Nutrition-modulated, subtype-specific risk factors for catheter-related bloodstream infections in hospitalized patients with intestinal failure

Front Nutr. 2025 Nov 20:12:1705357. doi: 10.3389/fnut.2025.1705357. eCollection 2025.

Abstract

Background and aims: Parenteral nutrition is essential for patients with intestinal failure but predisposes them to catheter-related bloodstream infection, a serious complication threatening survival. Prior research emphasizes catheter management, while the role of parenteral nutrition delivery strategies-particularly energy proportion and nutrient composition-remains poorly understood. This study investigates catheter-related bloodstream infection risk factors, focusing on parenteral nutrition energy supply and formulation, and evaluates subtype-specific susceptibilities in hospitalized patients with intestinal failure.

Methods: This retrospective study analyzed 321 hospitalized patients with intestinal failure, encompassing 9,365 catheter-days. catheter-related bloodstream infection incidence was calculated per 1,000 catheter-days. Univariate and multivariate logistic regression and Cox proportional hazards regression identified independent risk factors. Stratified analyses identified subtype-specific risks, and hospital stay length and health economic outcomes were assessed.

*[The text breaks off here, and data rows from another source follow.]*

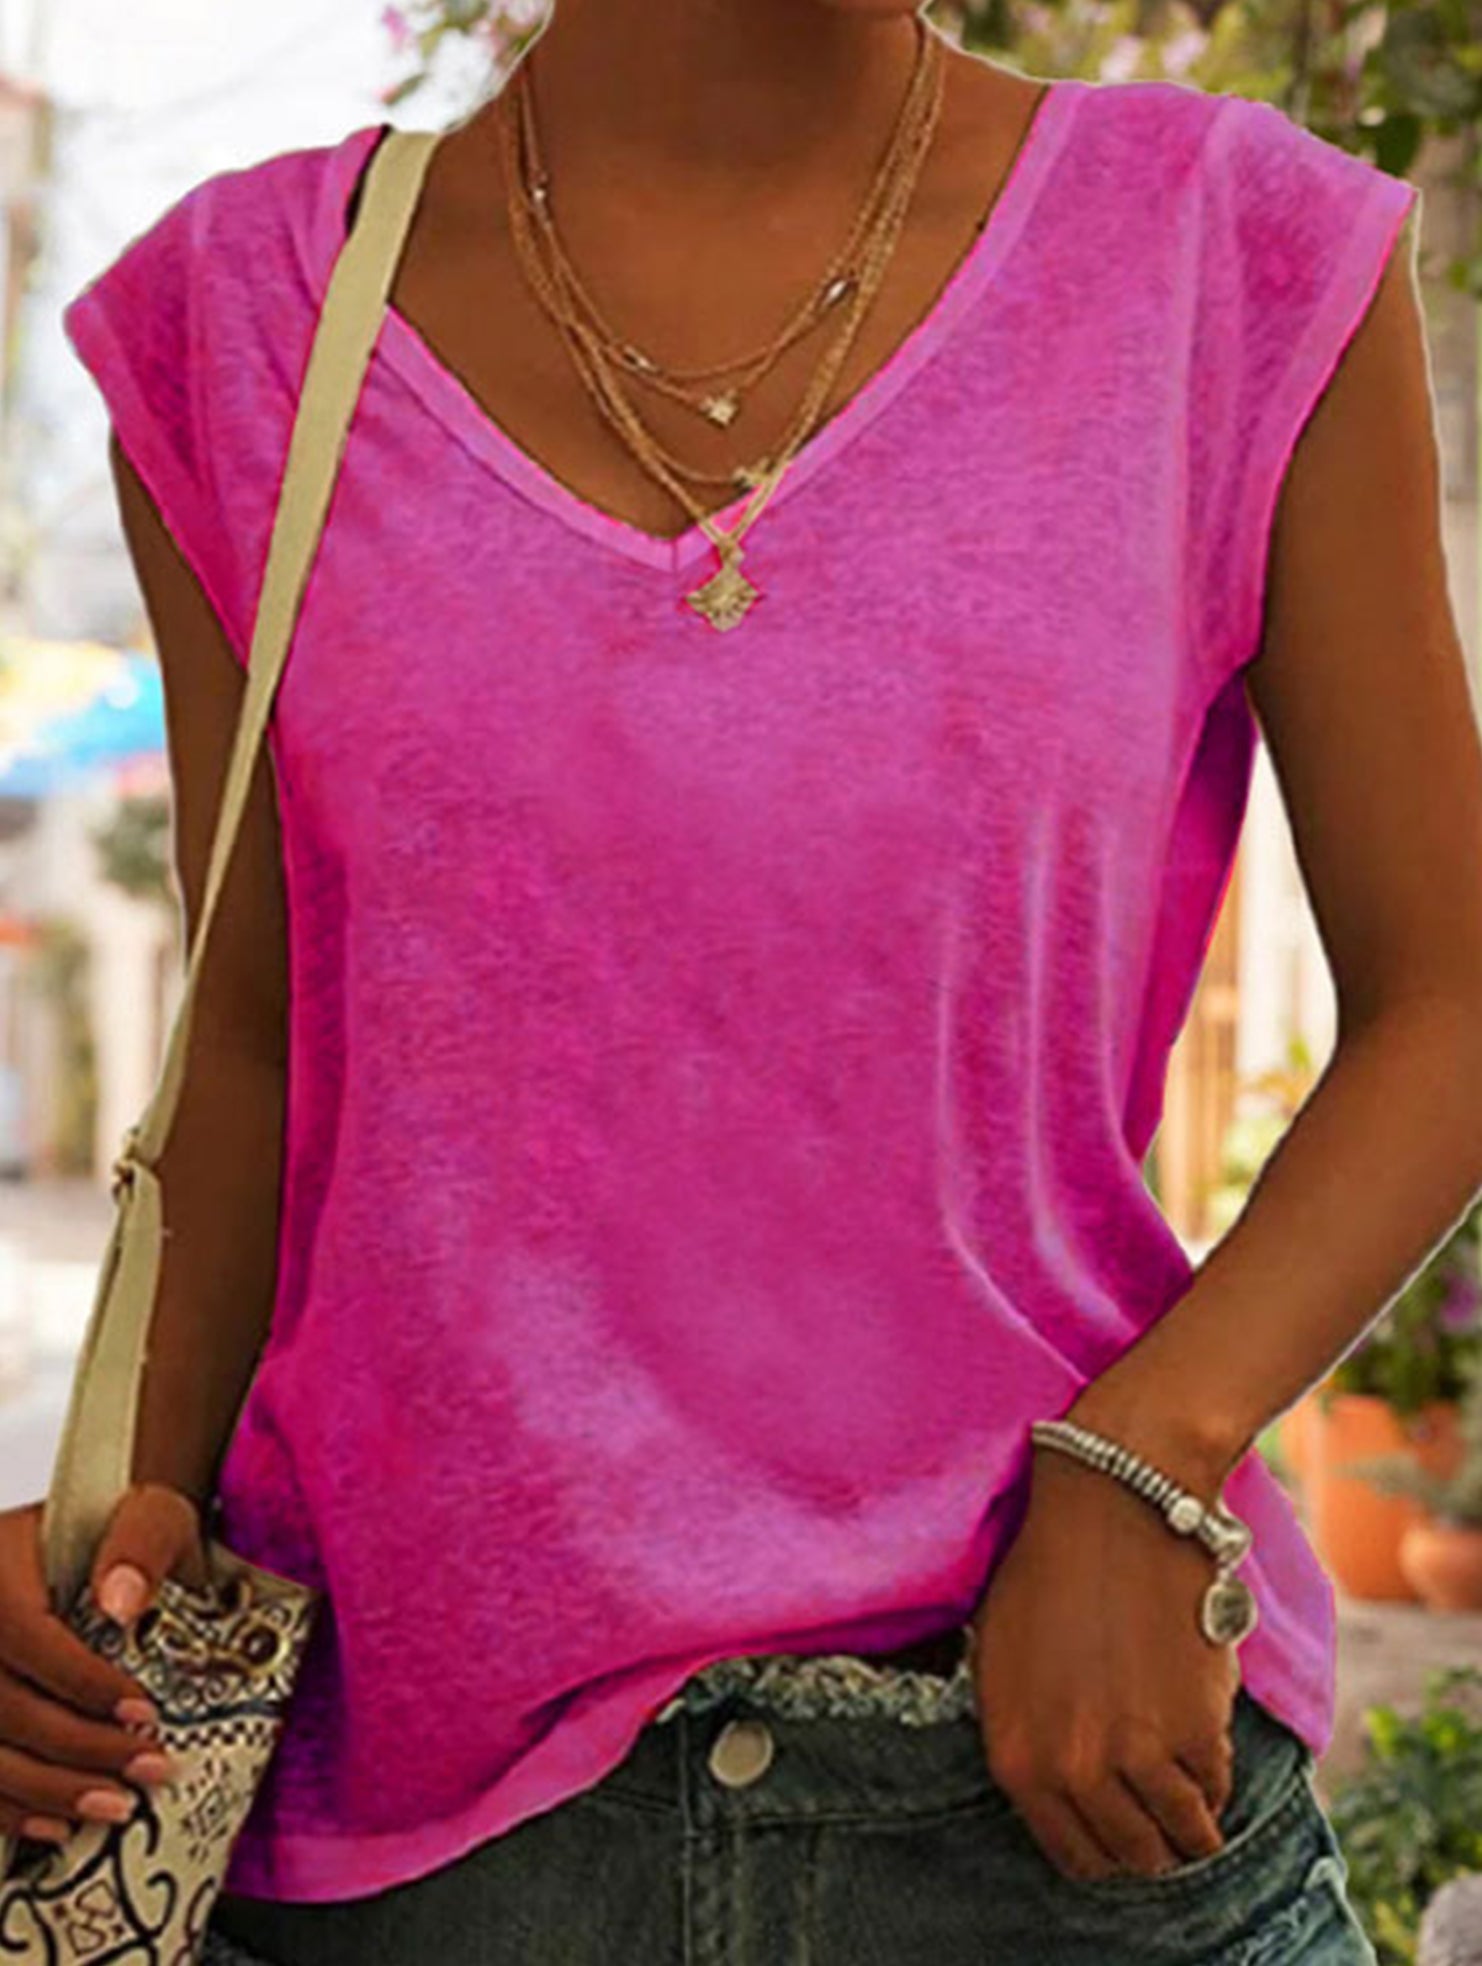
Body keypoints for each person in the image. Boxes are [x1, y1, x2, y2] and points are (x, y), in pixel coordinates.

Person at [1, 0, 1475, 1959]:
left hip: (1058, 1788)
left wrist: (1159, 1447)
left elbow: (1447, 994)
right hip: (422, 1850)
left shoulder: (1229, 249)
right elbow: (256, 1051)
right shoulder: (246, 313)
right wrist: (97, 1550)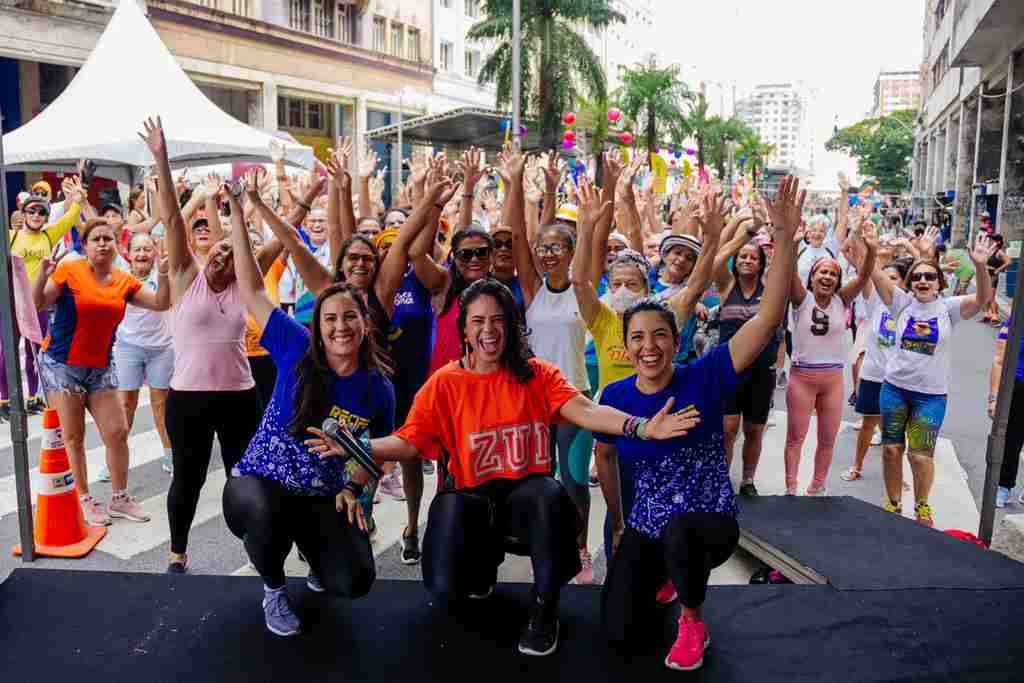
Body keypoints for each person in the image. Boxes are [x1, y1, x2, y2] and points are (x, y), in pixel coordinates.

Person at [599, 175, 803, 672]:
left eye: (661, 335)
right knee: (618, 631)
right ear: (626, 348)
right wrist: (620, 519)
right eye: (639, 338)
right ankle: (664, 576)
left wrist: (784, 241)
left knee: (681, 533)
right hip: (646, 522)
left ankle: (693, 621)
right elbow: (604, 456)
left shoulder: (706, 375)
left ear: (677, 337)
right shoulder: (617, 396)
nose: (650, 347)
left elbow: (769, 315)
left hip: (707, 521)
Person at [222, 177, 394, 637]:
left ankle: (317, 553)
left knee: (356, 580)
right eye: (330, 319)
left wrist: (355, 489)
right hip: (262, 486)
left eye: (350, 318)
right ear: (317, 328)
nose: (340, 327)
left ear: (365, 326)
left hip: (322, 496)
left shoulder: (377, 387)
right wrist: (240, 215)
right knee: (263, 516)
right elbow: (252, 290)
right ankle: (274, 589)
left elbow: (374, 455)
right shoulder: (295, 347)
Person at [140, 117, 268, 573]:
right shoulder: (183, 277)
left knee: (247, 478)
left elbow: (276, 243)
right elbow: (174, 218)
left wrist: (243, 205)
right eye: (215, 248)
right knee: (188, 480)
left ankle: (259, 551)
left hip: (238, 397)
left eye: (230, 252)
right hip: (189, 398)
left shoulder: (243, 287)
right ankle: (178, 552)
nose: (220, 254)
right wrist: (161, 156)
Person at [32, 217, 170, 526]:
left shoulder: (124, 281)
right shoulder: (70, 270)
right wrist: (42, 275)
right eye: (96, 238)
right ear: (85, 245)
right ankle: (83, 499)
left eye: (108, 238)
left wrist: (163, 270)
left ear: (117, 245)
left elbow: (162, 303)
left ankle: (119, 498)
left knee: (117, 432)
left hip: (101, 367)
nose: (103, 243)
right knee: (73, 435)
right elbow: (39, 302)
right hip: (62, 366)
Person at [869, 232, 997, 525]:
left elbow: (982, 299)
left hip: (930, 396)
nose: (923, 281)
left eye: (930, 277)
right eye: (917, 277)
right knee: (891, 449)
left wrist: (980, 265)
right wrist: (871, 248)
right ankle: (892, 503)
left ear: (940, 283)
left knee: (919, 455)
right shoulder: (900, 303)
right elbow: (874, 273)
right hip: (895, 390)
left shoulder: (948, 308)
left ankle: (922, 505)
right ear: (910, 283)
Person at [783, 218, 875, 496]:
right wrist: (793, 243)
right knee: (795, 437)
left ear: (837, 281)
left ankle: (817, 485)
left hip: (832, 380)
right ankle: (790, 487)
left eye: (832, 274)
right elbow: (787, 273)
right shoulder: (802, 299)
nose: (826, 277)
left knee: (827, 438)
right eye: (821, 272)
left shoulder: (842, 300)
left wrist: (870, 250)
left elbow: (863, 276)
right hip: (802, 378)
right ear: (811, 277)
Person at [2, 178, 85, 419]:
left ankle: (34, 397)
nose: (37, 215)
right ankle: (5, 400)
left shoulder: (49, 235)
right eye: (32, 210)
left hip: (38, 303)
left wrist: (78, 199)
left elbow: (70, 218)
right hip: (12, 303)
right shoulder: (11, 236)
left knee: (37, 352)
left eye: (42, 212)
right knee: (5, 351)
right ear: (23, 213)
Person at [712, 204, 777, 495]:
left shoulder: (769, 289)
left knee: (753, 430)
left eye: (753, 257)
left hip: (761, 370)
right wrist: (747, 232)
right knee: (727, 428)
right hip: (729, 368)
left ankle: (748, 480)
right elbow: (718, 259)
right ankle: (721, 479)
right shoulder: (727, 286)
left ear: (762, 264)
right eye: (743, 257)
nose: (747, 260)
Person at [841, 259, 909, 482]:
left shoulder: (909, 305)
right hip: (872, 375)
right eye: (885, 278)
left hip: (897, 379)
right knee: (868, 424)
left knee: (895, 430)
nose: (888, 283)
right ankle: (857, 465)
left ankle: (899, 475)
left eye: (894, 278)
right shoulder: (875, 302)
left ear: (903, 281)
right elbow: (866, 268)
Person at [113, 233, 175, 474]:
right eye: (137, 249)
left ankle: (170, 456)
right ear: (128, 253)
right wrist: (82, 203)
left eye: (147, 249)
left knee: (161, 406)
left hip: (161, 349)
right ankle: (115, 457)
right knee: (125, 405)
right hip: (128, 348)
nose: (142, 254)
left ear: (155, 253)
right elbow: (91, 226)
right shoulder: (121, 272)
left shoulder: (163, 272)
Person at [992, 318, 1024, 507]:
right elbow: (999, 360)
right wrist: (994, 397)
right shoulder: (1016, 319)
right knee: (1012, 440)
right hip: (1018, 386)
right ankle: (1004, 486)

Results: The overall catheter-related bloodstream infection incidence was 7.048 per 1,000 catheter-days, significantly exceeding benchmarks. Key independent risk factors were parenteral nutrition calories > 60% of resting energy expenditure (OR = 3.808, HR = 2.055), lymphocytopenia (< 1 × 109/L; OR = 6.047), high calorie-to-nitrogen ratio (≥ 100 kcal/g N; OR = 2.118), neutropenia (< 1.5 × 109/L; HR = 2.573), and hypertension (OR = 4.981). Subtype-specific modulation was evident. Catheter-related bloodstream infection significantly prolonged hospitalization by nearly 2 weeks and increased inpatient costs.

Conclusion: Optimizing parenteral nutrition strategies, particularly by minimizing duration of high proportion of energy supply by parenteral nutrition through progressive enteral nutrition, is critical to reduce catheter-related bloodstream infection. Administering a low calorie-to-nitrogen ratio parenteral nutrition formula with immunonutrients is essential in unstable type I/II patients, while type III requires emphasis on blood pressure management. Universal multidrug-resistant pathogen vigilance is needed.

Keywords: catheter-related bloodstream infections; enteral nutrition; intestinal failure; nutritional support; parenteral nutrition.